The action shifts 24 hours later, just a few blocks and another world away, through the maze that leads to Rosedale United Church. Once again, no E-Farouk Khaki to debate for the NDP, but no Olivia Chow, either — just a female campaign staffer who speed-mumbles through a prepared statement on his behalf before leaving the podium to the other main candidates.
Questions at this meeting, attended by roughly 100 hundred people, are technically limited to members of the five ratepayer organizations putting it on — registered voters aged 18 and over, please, as past debates apparently had people sending their kids up to the mic.

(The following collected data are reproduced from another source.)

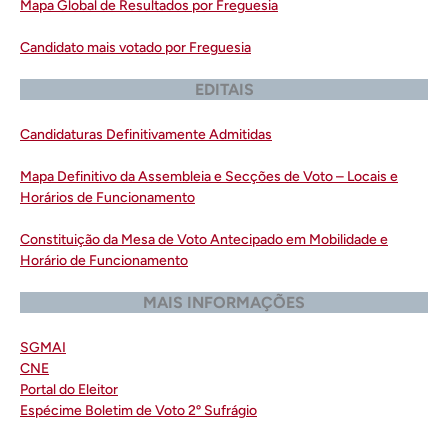
Mapa Global de Resultados por Freguesia
Candidato mais votado por Freguesia
EDITAIS
Candidaturas Definitivamente Admitidas
Mapa Definitivo da Assembleia e Secções de Voto – Locais e
Horários de Funcionamento
Constituição da Mesa de Voto Antecipado em Mobilidade e
Horário de Funcionamento
MAIS INFORMAÇÕES
SGMAI
CNE
Portal do Eleitor
Espécime Boletim de Voto 2º Sufrágio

“I have so much respect for Don and Chris for what they do in their respective areas that I wouldn’t want to take them away from any of that,” demurs Rae. “But, apparently, I have been a rising star in five different decades.”

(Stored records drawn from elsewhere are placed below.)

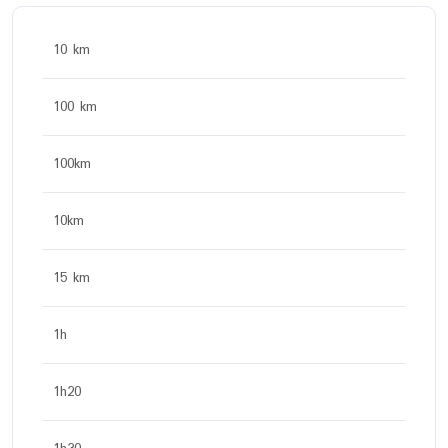
10 km
100 km
100km
10km
15 km
1h
1h20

Rae concedes he’s moving into the neighbourhood — hey, if he’s lucky, he’ll run into Creative Class neighbour Richard Florida in the ravines — once some home renovations are complete. Constituents around here can relate.

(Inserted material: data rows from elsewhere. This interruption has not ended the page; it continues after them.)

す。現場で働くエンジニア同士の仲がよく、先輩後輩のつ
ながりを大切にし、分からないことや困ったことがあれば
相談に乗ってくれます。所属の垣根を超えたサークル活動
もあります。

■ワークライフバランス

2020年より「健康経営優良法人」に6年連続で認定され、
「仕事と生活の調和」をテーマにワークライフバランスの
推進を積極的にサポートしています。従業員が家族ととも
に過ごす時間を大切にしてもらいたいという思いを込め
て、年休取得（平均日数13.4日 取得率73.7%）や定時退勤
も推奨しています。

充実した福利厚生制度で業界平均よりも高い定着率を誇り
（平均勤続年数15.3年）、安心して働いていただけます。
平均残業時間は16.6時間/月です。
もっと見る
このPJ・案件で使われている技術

And, rather than bedbugs, the topics raised for discussion reflect the demographic. The challenges of exporting trade, the municipal government’s taxation powers or lack thereof, whether Barack Obama will quickly nix NAFTA. Granted, the topic of troops in Afghanistan is raised for the second night in row — giving Rae a chance to be unrepentantly ambivalent — along with questions on Canada’s perspective on the War on Terror and the Middle East.
The foreign-policy dialogue also provides an entrance for Canadian Action Party candidate Doug Plumb — whose campaign manager's official web address is a MySpace page — to heckle about Architects and Engineers for 9/11 Truth, which visibly rankled Rae. (Plumb was not invited to participate in either debate, nor was Animal Alliance candidate Liz White and NeoRhino candidate Zeeshan Baig.)
Rosedale had Rae more pensive than the St. James Town setting. Seated between Meredith and Tindal, he projected the inevitable blend of confidence and humility. Revealed in the process was his motivation for even bothering.
Meredith’s campaign literature includes a flier that contrasts Stephen Harper’s TOUGH ON CRIME stance with quotes from The Globe and Mail that make Stephane Dion out to be a SOFT ON CRIME buffoon.
“This is one of the most offensive things I’ve ever seen,” shouted Rae at opponent Meredith. “And for this party to be called Conservative, in the tradition of Bill Davis, when they’re really just the old Reform or Alliance — they should be ashamed of themselves. It’s just cheap right-wing propaganda. Putting out literature saying that my leader is weak on crime when I don’t have a note of denunciation against your leader? I think it’s shameful.”
Somewhere in all that lies an explanation about what this by-election is “about.”
A lifelong Liberal woman who lived outside of the country from 1993 to 2005 asks how Rae was an NDP premier when she left and a Liberal leadership hopeful when she returned: “I felt like I was in the twilight zone,” she says.
This was a too-perfect opportunity for Rae to explain: “Being in government is about making difficult choices, and those choices have to be made. Fundamentally, the NDP has not been comfortable in dealing with those choices.” So, vote Liberal because they’re better than what’s there today, a reverse-takeover of the Conservatives, who are only in power because all the votes against them are at the risk of being split beyond repair.
The Toronto Centre roadshow has three more stops prior to March 17, a St. Patrick’s Day election. Debates will provide an opportunity to witness all of the above, and more, like Bob Rae’s intriguing facial calisthenics.
And, if nothing else comes out of Bob Rae’s re-ascent to Ottawa — he was MP for what is now Jack Layton’s Broadview riding from 1978 through 1982 — the process has created some online content for Chris Tindal.
“Stick with it,” a self-described “maverick” Rosedale resident bluntly admonished Tindal at the end of the evening. “And get a new haircut.”